### How to complete this task
Taking the line with "nhóm tiêu thực" as the first and the line with "discutat chestiuni de organi" as the last, set down the lines below exactly, pictures excluded.

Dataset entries

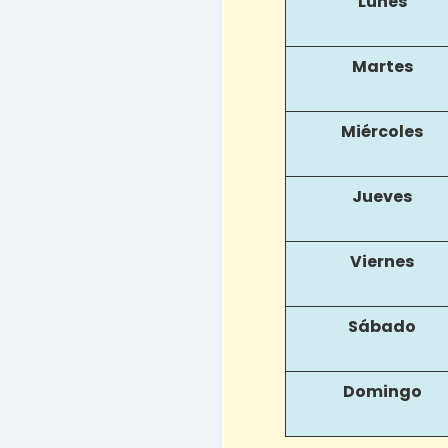
Lunes
Martes
Miércoles
Jueves
Viernes
Sábado
Domingo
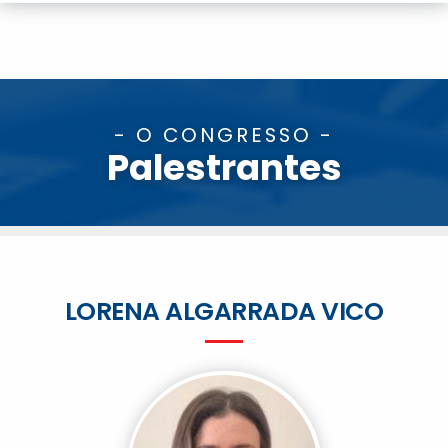
- O CONGRESSO -
Palestrantes
LORENA ALGARRADA VICO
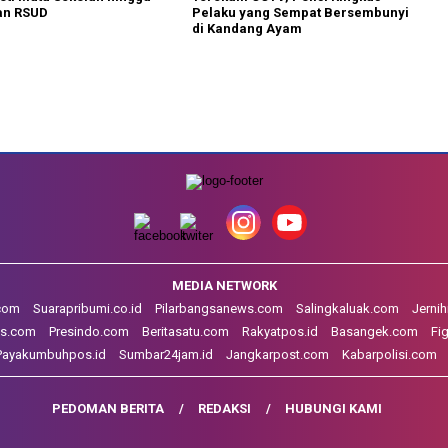
an RSUD
Pelaku yang Sempat Bersembunyi
di Kandang Ayam
MEDIA NETWORK
.com
Suarapribumi.co.id
Pilarbangsanews.com
Salingkaluak.com
Jerni
s.com
Presindo.com
Beritasatu.com
Rakyatpos.id
Basangek.com
Fi
Payakumbuhpos.id
Sumbar24jam.id
Jangkarpost.com
Kabarpolisi.com
PEDOMAN BERITA
REDAKSI
HUBUNGI KAMI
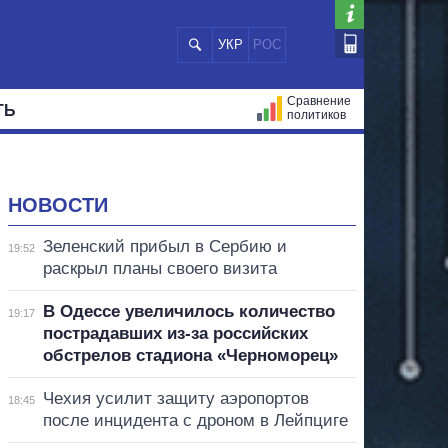
УКР
РОС
Сравнение
ТЬ
политиков
СТРАЦИЙ
МЭРЫ
ВСЕ ПЕРСОНЫ
НОВОСТИ
Зеленский прибыл в Сербию и
19:52
раскрыл планы своего визита
В Одессе увеличилось количество
19:17
пострадавших из-за российских
обстрелов стадиона «Черноморец»
Чехия усилит защиту аэропортов
18:45
после инцидента с дроном в Лейпциге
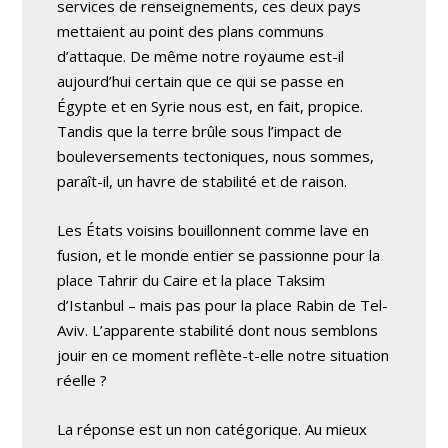
services de renseignements, ces deux pays
mettaient au point des plans communs
d’attaque. De même notre royaume est-il
aujourd’hui certain que ce qui se passe en
Égypte et en Syrie nous est, en fait, propice.
Tandis que la terre brûle sous l’impact de
bouleversements tectoniques, nous sommes,
paraît-il, un havre de stabilité et de raison.
Les États voisins bouillonnent comme lave en
fusion, et le monde entier se passionne pour la
place Tahrir du Caire et la place Taksim
d’Istanbul – mais pas pour la place Rabin de Tel-
Aviv. L’apparente stabilité dont nous semblons
jouir en ce moment reflète-t-elle notre situation
réelle ?
La réponse est un non catégorique. Au mieux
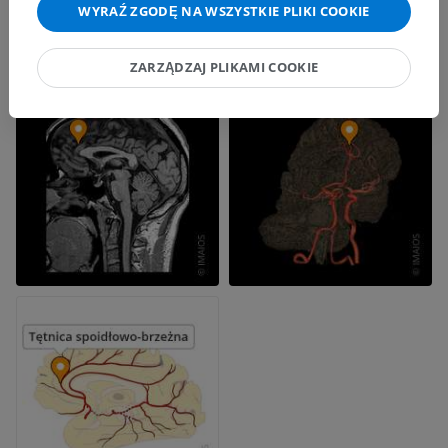
WYRAŹ ZGODĘ NA WSZYSTKIE PLIKI COOKIE
ZARZĄDZAJ PLIKAMI COOKIE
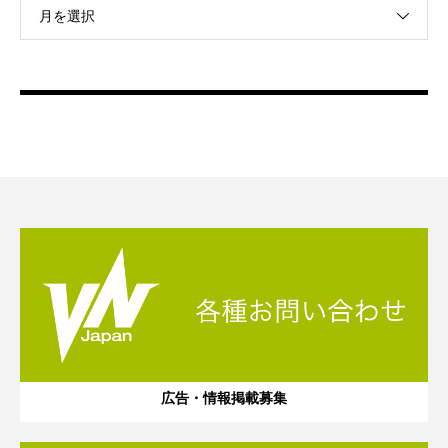
月を選択
広告・情報掲載募集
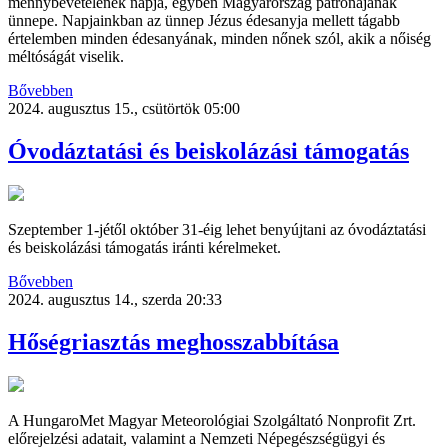
mennybevételének napja, egyben Magyarország patrónájának
ünnepe. Napjainkban az ünnep Jézus édesanyja mellett tágabb
értelemben minden édesanyának, minden nőnek szól, akik a nőiség
méltóságát viselik.
Bővebben
2024. augusztus 15., csütörtök 05:00
Óvodáztatási és beiskolázási támogatás
Szeptember 1-jétől október 31-éig lehet benyújtani az óvodáztatási
és beiskolázási támogatás iránti kérelmeket.
Bővebben
2024. augusztus 14., szerda 20:33
Hőségriasztás meghosszabbítása
A HungaroMet Magyar Meteorológiai Szolgáltató Nonprofit Zrt.
előrejelzési adatait, valamint a Nemzeti Népegészségügyi és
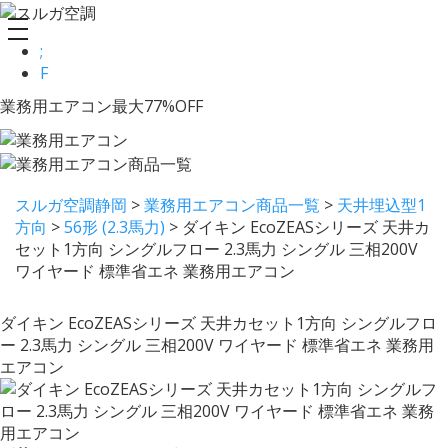
toggle
;
navigation
F
業務用エアコン最大77%OFF
スルガ空調静岡
>
業務用エアコン商品一覧
>
天井埋込型1
方向
>
56形 (2.3馬力)
>
ダイキン EcoZEASシリーズ 天井カ
セット1方向 シングルフロー 2.3馬力 シングル 三相200V
ワイヤード 標準省エネ 業務用エアコン
ダイキン EcoZEASシリーズ 天井カセット1方向 シングルフロ
ー 2.3馬力 シングル 三相200V ワイヤード 標準省エネ 業務用
エアコン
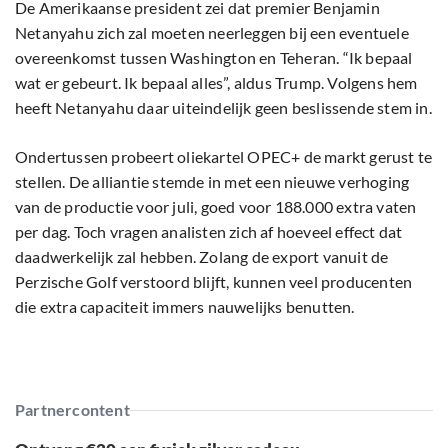
De Amerikaanse president zei dat premier Benjamin
Netanyahu zich zal moeten neerleggen bij een eventuele
overeenkomst tussen Washington en Teheran. “Ik bepaal
wat er gebeurt. Ik bepaal alles”, aldus Trump. Volgens hem
heeft Netanyahu daar uiteindelijk geen beslissende stem in.
Ondertussen probeert oliekartel OPEC+ de markt gerust te
stellen. De alliantie stemde in met een nieuwe verhoging
van de productie voor juli, goed voor 188.000 extra vaten
per dag. Toch vragen analisten zich af hoeveel effect dat
daadwerkelijk zal hebben. Zolang de export vanuit de
Perzische Golf verstoord blijft, kunnen veel producenten
die extra capaciteit immers nauwelijks benutten.
Partnercontent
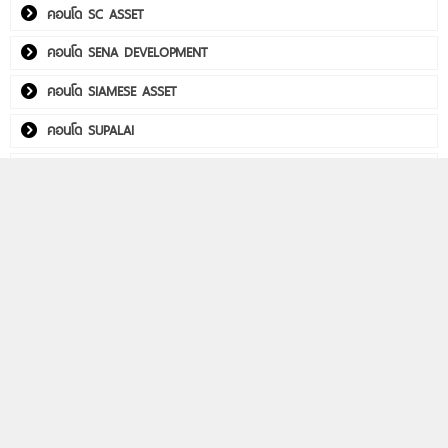
คอนโด SC ASSET
คอนโด SENA DEVELOPMENT
คอนโด SIAMESE ASSET
คอนโด SUPALAI
คอนโด THE CUBE
คอนโด Utility Real Estate
คอนโด WITHITHAI REAL ESTATE
พลัมคอนโด อีสต์ ลาดพร้าว
คอนโดติดรถไฟฟ้า
Life รัชดา-พระราม 9
Aspire วิภา-วิคตอรี่
PHYLL พหลฯ 59 สเตชั่น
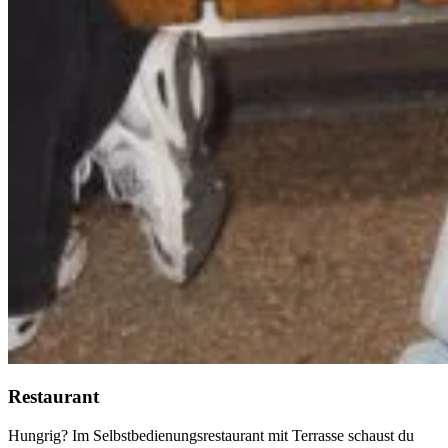
Restaurant
Hungrig? Im Selbstbedienungsrestaurant mit Terrasse schaust du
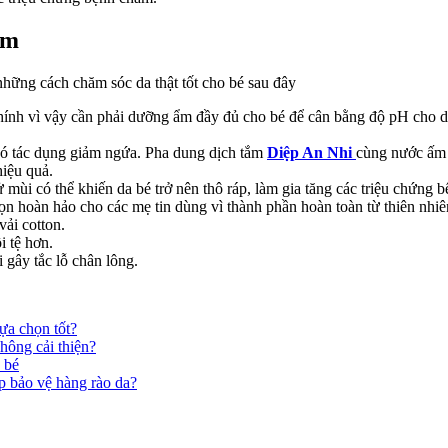
àm
những cách chăm sóc da thật tốt cho bé sau đây
hính vì vậy cần phải dưỡng ẩm đầy đủ cho bé để cân bằng độ pH cho 
ó tác dụng giảm ngứa. Pha dung dịch tắm
Diệp An Nhi
cùng nước ấm 
hiệu quả.
mùi có thể khiến da bé trở nên thô ráp, làm gia tăng các triệu chứn
ọn hoàn hảo cho các mẹ tin dùng vì thành phần hoàn toàn từ thiên nhiê
vải cotton.
i tệ hơn.
 gây tắc lỗ chân lông.
ựa chọn tốt?
hông cải thiện?
 bé
p bảo vệ hàng rào da?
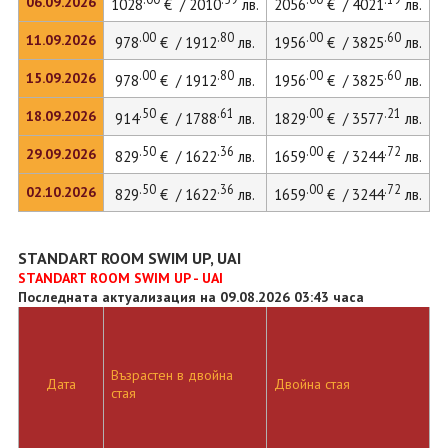
06.09.2026
1028
€ / 2010
лв.
2056
€ / 4021
лв.
.00
.80
.00
.60
11.09.2026
978
€ / 1912
лв.
1956
€ / 3825
лв.
.00
.80
.00
.60
15.09.2026
978
€ / 1912
лв.
1956
€ / 3825
лв.
2
.50
.61
.00
.21
18.09.2026
914
€ / 1788
лв.
1829
€ / 3577
лв.
.50
.36
.00
.72
29.09.2026
829
€ / 1622
лв.
1659
€ / 3244
лв.
.50
.36
.00
.72
02.10.2026
829
€ / 1622
лв.
1659
€ / 3244
лв.
STANDART ROOM SWIM UP, UAI
STANDART ROOM SWIM UP - UAI
Последната актуализация на 09.08.2026 03:43 часа
Възрастен в двойна
Д
Дата
Двойна стая
стая
л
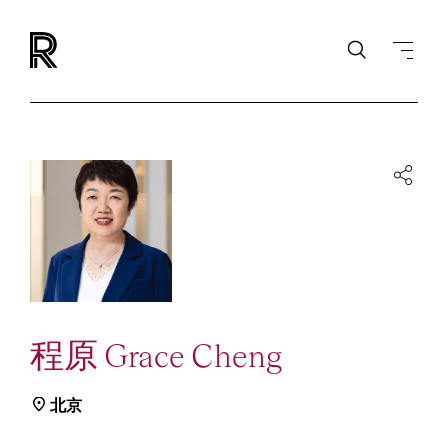
程原 Grace Cheng
北京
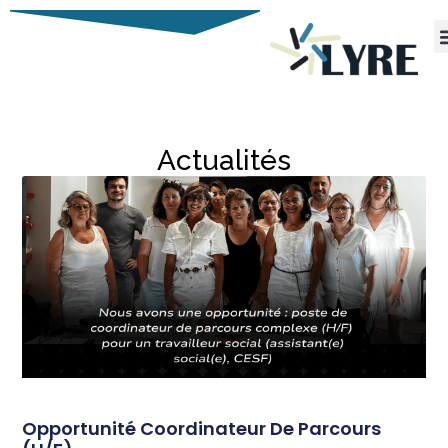
Asso
P
Actualités
Opportunité Coordinateur De Parcours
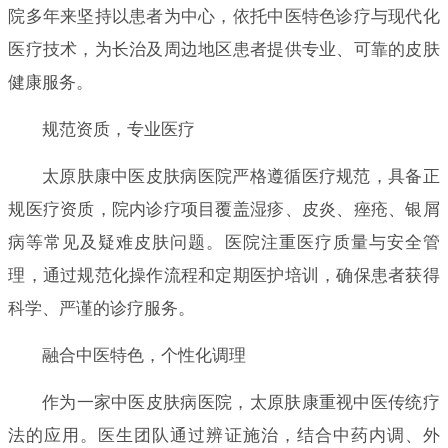
院多年来坚持以患者为中心，依托中医特色诊疗与现代化
医疗技术，为长治及周边地区患者提供专业、可靠的皮肤
健康服务。
规范资质，专业医疗
太原肤康中医皮肤病医院严格遵循医疗规范，具备正
规医疗资质，院内诊疗项目覆盖湿疹、皮炎、痤疮、银屑
病等常见及疑难皮肤问题。医院注重医疗质量与安全管
理，通过规范化操作流程和定期医护培训，确保患者获得
科学、严谨的诊疗服务。
融合中医特色，个性化调理
作为一家中医皮肤病医院，太原肤康重视中医传统疗
法的应用。医生团队通过辨证施治，结合中药内调、外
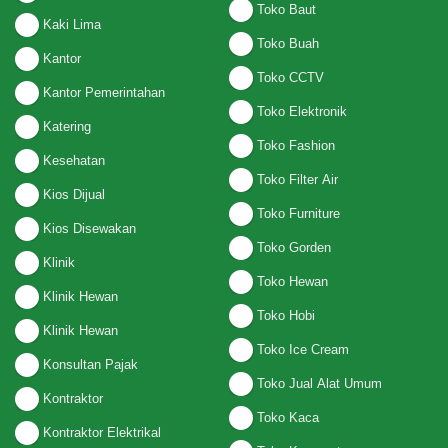
Toko Baut
Kaki Lima
Toko Buah
Kantor
Toko CCTV
Kantor Pemerintahan
Toko Elektronik
Katering
Toko Fashion
Kesehatan
Toko Filter Air
Kios Dijual
Toko Furniture
Kios Disewakan
Toko Gorden
Klinik
Toko Hewan
Klinik Hewan
Toko Hobi
Klinik Hewan
Toko Ice Cream
Konsultan Pajak
Toko Jual Alat Umum
Kontraktor
Toko Kaca
Kontraktor Elektrikal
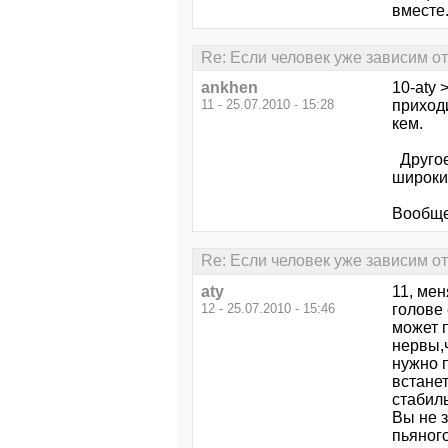
вместе.
Re: Если человек уже зависим от 
ankhen
10-aty 
11 - 25.07.2010 - 15:28
приходи
кем.
Другое
широки
Вообще
Re: Если человек уже зависим от 
aty
11, мен
12 - 25.07.2010 - 15:46
голове 
может п
нервы,ч
нужно 
встанет
стабиль
Вы не 
пьяного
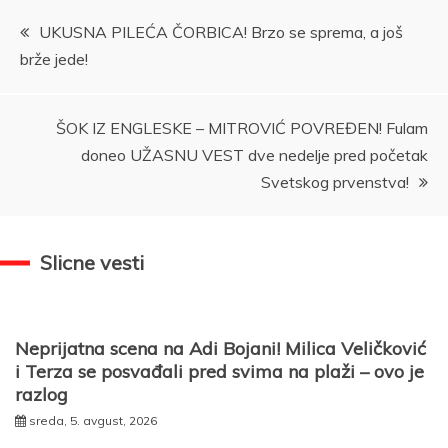
Kretanje
UKUSNA PILEĆA ČORBICA! Brzo se sprema, a još
brže jede!
članka
ŠOK IZ ENGLESKE – MITROVIĆ POVREĐEN! Fulam
doneo UŽASNU VEST dve nedelje pred početak
Svetskog prvenstva!
Slicne vesti
Neprijatna scena na Adi Bojani! Milica Veličković
i Terza se posvađali pred svima na plaži – ovo je
razlog
sreda, 5. avgust, 2026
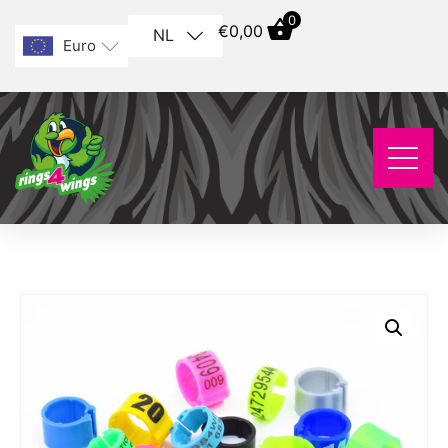
0
€
0,00
NL
Euro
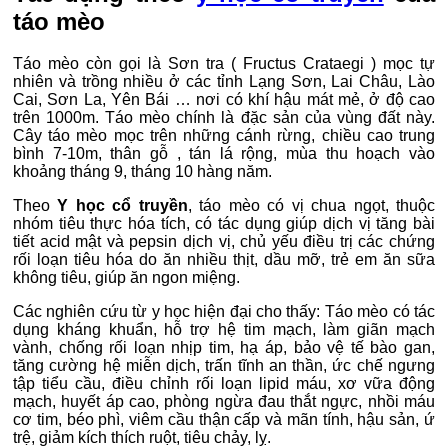
táo mèo
Táo mèo còn gọi là Sơn tra ( Fructus Crataegi ) mọc tự
nhiên và trồng nhiều ở các tỉnh Lạng Sơn, Lai Châu, Lào
Cai, Sơn La, Yên Bái … nơi có khí hậu mát mẻ, ở độ cao
trên 1000m. Táo mèo chính là đặc sản của vùng đất này.
Cây táo mèo mọc trên những cánh rừng, chiều cao trung
bình 7-10m, thân gỗ , tán lá rộng, mùa thu hoạch vào
khoảng tháng 9, tháng 10 hàng năm.
Theo
Y học cổ truyền
, táo mèo có vị chua ngọt, thuộc
nhóm tiêu thực hóa tích, có tác dụng giúp dịch vị tăng bài
tiết acid mật và pepsin dịch vị, chủ yếu điều trị các chứng
rối loạn tiêu hóa do ăn nhiều thịt, dầu mỡ, trẻ em ăn sữa
không tiêu, giúp ăn ngon miệng.
Các nghiên cứu từ y học hiện đại cho thấy: Táo mèo có tác
dụng kháng khuẩn, hỗ trợ hệ tim mạch, làm giãn mạch
vành, chống rối loạn nhịp tim, hạ áp, bảo vệ tế bào gan,
tăng cường hệ miễn dịch, trấn tĩnh an thần, ức chế ngưng
tập tiểu cầu, điều chỉnh rối loạn lipid máu, xơ vữa động
mạch, huyết áp cao, phòng ngừa đau thắt ngực, nhồi máu
cơ tim, béo phì, viêm cầu thận cấp và mãn tính, hậu sản, ứ
trệ, giảm kích thích ruột, tiêu chảy, lỵ.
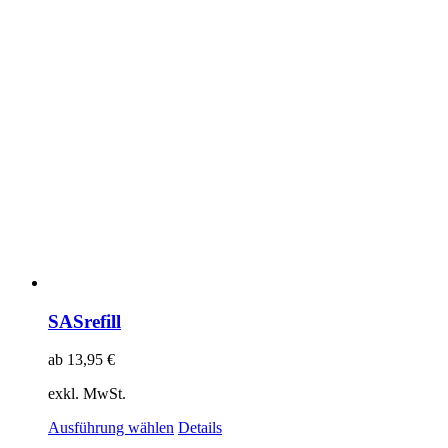
SASrefill
ab
13,95
€
exkl. MwSt.
Ausführung wählen
Details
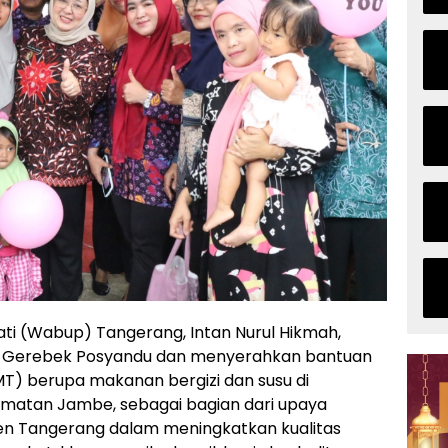
ti (Wabup) Tangerang, Intan Nurul Hikmah,
n Gerebek Posyandu dan menyerahkan bantuan
 berupa makanan bergizi dan susu di
amatan Jambe, sebagai bagian dari upaya
en Tangerang dalam meningkatkan kualitas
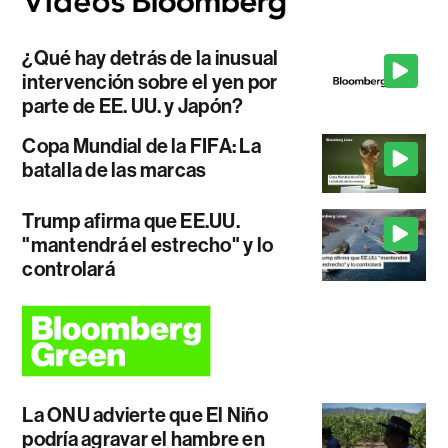
¿Qué hay detrás de la inusual
intervención sobre el yen por
parte de EE. UU. y Japón?
Copa Mundial de la FIFA: La
batalla de las marcas
Trump afirma que EE.UU.
"mantendrá el estrecho" y lo
controlará
La ONU advierte que El Niño
podría agravar el hambre en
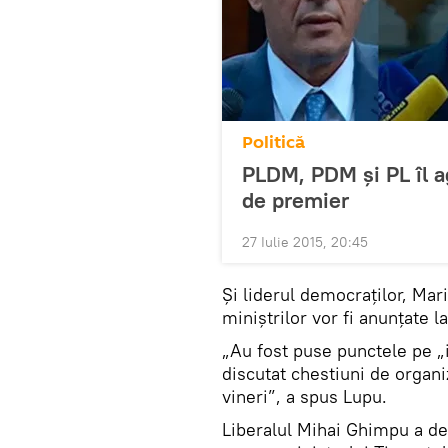
Politică
PLDM, PDM şi PL îl ag
de premier
27 Iulie 2015, 20:45
Şi liderul democraţilor, Mar
miniştrilor vor fi anunţate l
„Au fost puse punctele pe „
discutat chestiuni de organi
vineri”, a spus Lupu.
Liberalul Mihai Ghimpu a d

### Answer space
nhóm tiêu thực hóa tích, có tác dụng giúp dịch vị tăng bài
tiết acid mật và pepsin dịch vị, chủ yếu điều trị các chứng
rối loạn tiêu hóa do ăn nhiều thịt, dầu mỡ, trẻ em ăn sữa
không tiêu, giúp ăn ngon miệng.
Các nghiên cứu từ y học hiện đại cho thấy: Táo mèo có tác
dụng kháng khuẩn, hỗ trợ hệ tim mạch, làm giãn mạch
vành, chống rối loạn nhịp tim, hạ áp, bảo vệ tế bào gan,
tăng cường hệ miễn dịch, trấn tĩnh an thần, ức chế ngưng
tập tiểu cầu, điều chỉnh rối loạn lipid máu, xơ vữa động
mạch, huyết áp cao, phòng ngừa đau thắt ngực, nhồi máu
cơ tim, béo phì, viêm cầu thận cấp và mãn tính, hậu sản, ứ
trệ, giảm kích thích ruột, tiêu chảy, lỵ.
SASrefill
ab
13,95
€
exkl. MwSt.
Ausführung wählen
Details
ti (Wabup) Tangerang, Intan Nurul Hikmah,
n Gerebek Posyandu dan menyerahkan bantuan
 berupa makanan bergizi dan susu di
amatan Jambe, sebagai bagian dari upaya
en Tangerang dalam meningkatkan kualitas
¿Qué hay detrás de la inusual
intervención sobre el yen por
parte de EE. UU. y Japón?
Copa Mundial de la FIFA: La
batalla de las marcas
Trump afirma que EE.UU.
"mantendrá el estrecho" y lo
controlará
La ONU advierte que El Niño
podría agravar el hambre en
Politică
PLDM, PDM şi PL îl ag
de premier
27 Iulie 2015, 20:45
Şi liderul democraţilor, Mar
miniştrilor vor fi anunţate l
„Au fost puse punctele pe „
discutat chestiuni de organi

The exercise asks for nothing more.